How Platybooks uses Paystack
Platybooks connects to Paystack for South African card payments. You add your bank details under Settings, in the "Getting paid" card, and payments settle into your own account — the money never routes through us.
In practice: your invoice carries a Pay button, your client clicks it and pays by card in rand on Paystack's hosted checkout, and the moment the payment succeeds the invoice marks itself paid, a receipt emails automatically, and reminders stop chasing it. Refunds are issued from the invoice and go back through Paystack. Card details never touch Platybooks — the client enters them on Paystack's page, which keeps you out of PCI scope.
Payment links are available on Starter and above. If you'd rather keep taking EFT, manual payment recording works on every plan including Free — you record what landed, and the invoice reconciles exactly the same way.
- Connect your own Paystack account; payouts go straight to your bank, not through us.
- One Pay button on the invoice; hosted checkout in rand.
- Paid status, receipt, and reminder cancellation all happen automatically.
- Refunds issued from the invoice, processed through Paystack.
- Payment links on Starter+; manual/EFT recording on every plan including Free.
Frequently asked questions
Is Paystack cheaper than Payfast?
On typical invoice amounts, yes. As of 2026 Paystack publishes 2.9% + R1.00 (VAT exclusive) for local South African cards, while Payfast's standard small-business rate is widely reported at around 3.5% + R2.00 for Visa and Mastercard. Payfast also charges a payout fee of roughly R10 per withdrawal. On a R10,000 invoice that's approximately R291 versus R352. Both negotiate at volume, and rates change — check each provider's pricing page for current figures.
Which is better for invoicing, Paystack or Payfast?
For invoice payments specifically, Paystack generally wins: it's cheaper per transaction and settles directly to your bank rather than to a wallet you withdraw from. Payfast's main advantage is breadth of local payment methods like instant EFT, Mobicred and SnapScan, which matters for an e-commerce checkout but rarely gets used on a business invoice. If you already run Payfast for a store, the saving usually isn't worth adding a second gateway.
Do I need a registered company to use Paystack or Payfast?
No — sole proprietors can use both. You'll need a South African bank account in your business's name and to pass verification checks, providing either company registration documents or your ID if you're a sole proprietor. Approval typically takes a day or two. You do not need to be VAT registered to accept card payments.
How long do payouts take?
Paystack settles to a South African bank account typically within one to two business days, depending on your settlement schedule. Payfast pays into a Payfast wallet from which you request a withdrawal to your bank, incurring a payout fee of roughly R10 each time. Confirm current settlement timing with each provider.

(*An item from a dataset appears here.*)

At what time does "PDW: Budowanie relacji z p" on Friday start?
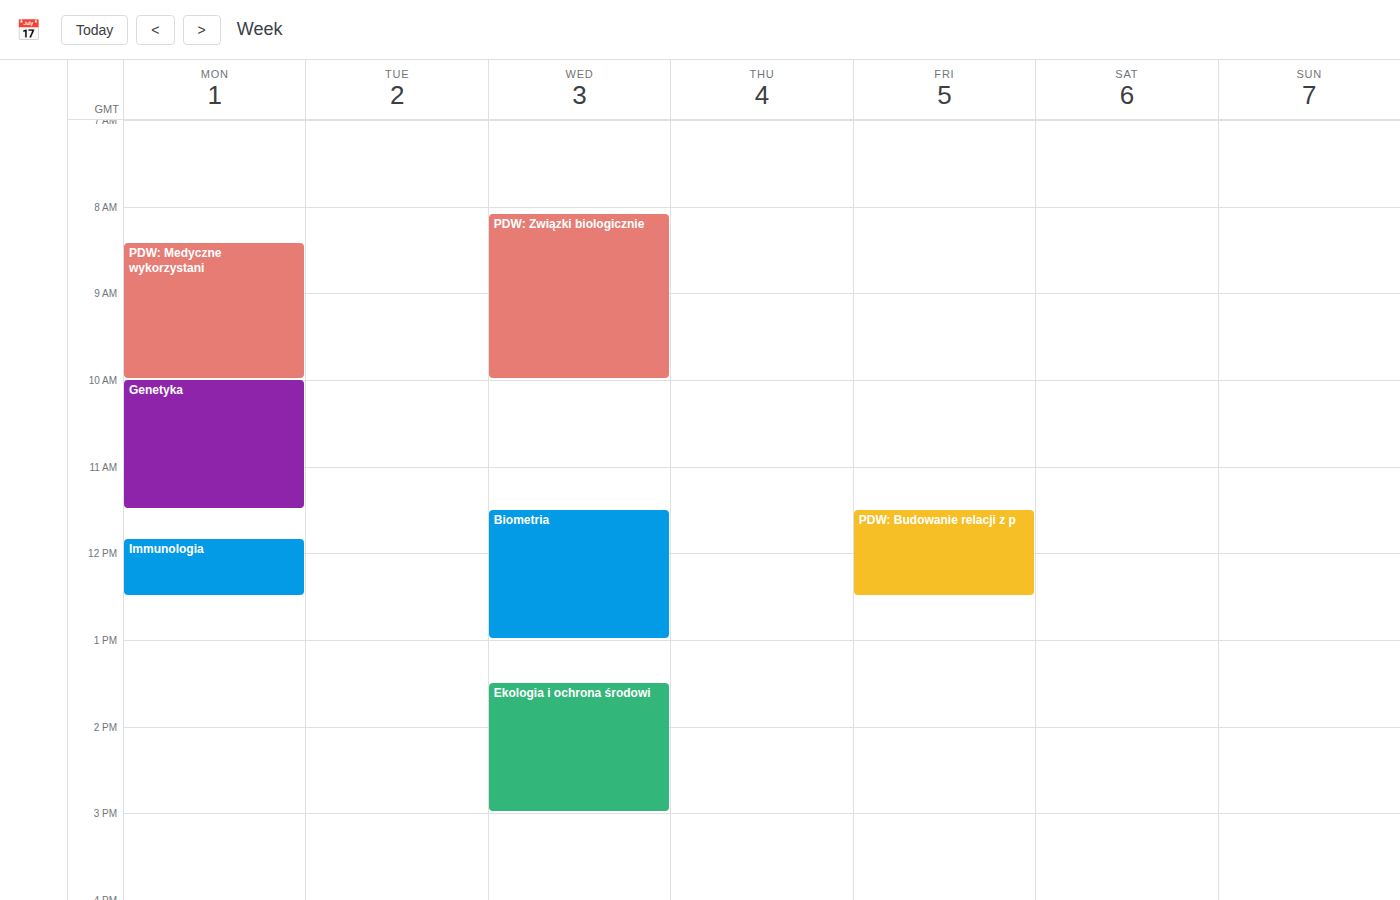
11:30 AM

Can I use Paystack with Platybooks?
Yes — Paystack is the gateway Platybooks integrates with for South African card payments. You connect your own Paystack account in Settings under "Getting paid", and payments settle straight into your bank account. Invoices then carry a Pay button, mark themselves paid on success, and send a receipt automatically. Payment links are available on the Starter plan and above.